Set PUBLIC_URL=https://capsol.example.com or save the same value in Settings → Hosted URLs so dashboard/API responses return public MCP URLs.

ngrok

For OAuth MCP clients, the public URL must match the tunnel URL exactly. Start ngrok and copy its HTTPS forwarding URL:

ngrok http 4000

Then either paste that URL into Settings → Hosted URLs → Public URL, or start capsol with PUBLIC_URL=https://your-subdomain.ngrok-free.app. The dashboard setting takes effect immediately for OAuth discovery and generated MCP URLs.

Verify discovery before adding the MCP server to Cursor or ChatGPT:

curl -s https://your-subdomain.ngrok-free.app/.well-known/oauth-authorization-server | jq .issuer
curl -s https://your-subdomain.ngrok-free.app/.well-known/oauth-protected-resource | jq .resource

Both values must use the https://...ngrok... origin, never 127.0.0.1. If you already connected a client while PUBLIC_URL was local, remove and re-add that MCP server so it performs DCR again.

Backups

Everything durable is under CAPSOL_DATA_DIR.

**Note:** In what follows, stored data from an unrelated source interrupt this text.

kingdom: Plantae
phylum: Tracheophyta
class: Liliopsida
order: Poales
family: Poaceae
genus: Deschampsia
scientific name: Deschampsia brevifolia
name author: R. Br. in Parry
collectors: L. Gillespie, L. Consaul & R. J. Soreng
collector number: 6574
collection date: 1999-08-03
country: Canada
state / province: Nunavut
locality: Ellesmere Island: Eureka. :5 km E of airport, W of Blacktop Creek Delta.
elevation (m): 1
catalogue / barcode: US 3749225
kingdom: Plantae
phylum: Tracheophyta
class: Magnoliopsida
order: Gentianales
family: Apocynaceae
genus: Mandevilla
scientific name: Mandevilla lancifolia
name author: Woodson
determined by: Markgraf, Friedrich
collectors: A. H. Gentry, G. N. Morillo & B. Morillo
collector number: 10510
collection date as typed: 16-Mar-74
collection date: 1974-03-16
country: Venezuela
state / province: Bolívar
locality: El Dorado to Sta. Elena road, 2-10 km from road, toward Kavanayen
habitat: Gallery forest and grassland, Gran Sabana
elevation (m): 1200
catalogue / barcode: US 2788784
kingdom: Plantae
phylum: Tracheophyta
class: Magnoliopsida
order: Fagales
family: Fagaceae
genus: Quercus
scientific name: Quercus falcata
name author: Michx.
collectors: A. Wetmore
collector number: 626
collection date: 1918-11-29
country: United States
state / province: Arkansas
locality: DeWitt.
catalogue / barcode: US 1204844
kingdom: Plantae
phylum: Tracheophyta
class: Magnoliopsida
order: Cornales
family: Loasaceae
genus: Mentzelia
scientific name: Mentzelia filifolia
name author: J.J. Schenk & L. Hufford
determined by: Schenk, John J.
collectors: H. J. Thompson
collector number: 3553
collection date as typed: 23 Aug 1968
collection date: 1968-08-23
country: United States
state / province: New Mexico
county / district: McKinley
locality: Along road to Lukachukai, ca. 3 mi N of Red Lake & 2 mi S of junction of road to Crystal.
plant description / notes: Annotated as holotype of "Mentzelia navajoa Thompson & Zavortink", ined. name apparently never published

tar -C /var/lib/capsol -czf /backups/capsol-$(date +%F).tar.gz .

Restore by stopping capsol, extracting the archive back into CAPSOL_DATA_DIR, and starting capsol again.

Health

Endpoint	Auth	Purpose
`GET /health`	none	Liveness probe.
`GET /api/agents`	admin cookie/key	Active MCP clients snapshot.
`GET /api/agents/stream`	admin cookie/key	Dashboard activity SSE.
`/`	admin cookie/key after login	Dashboard.

Reference

registry/server.ts — Express 5 registry wrapper.
registry/auth.ts — admin cookie and owner-token auth.
registry/store.ts — boxes, shares, and activity persistence.
Access — credential model.
Architecture — server factory and storage layout.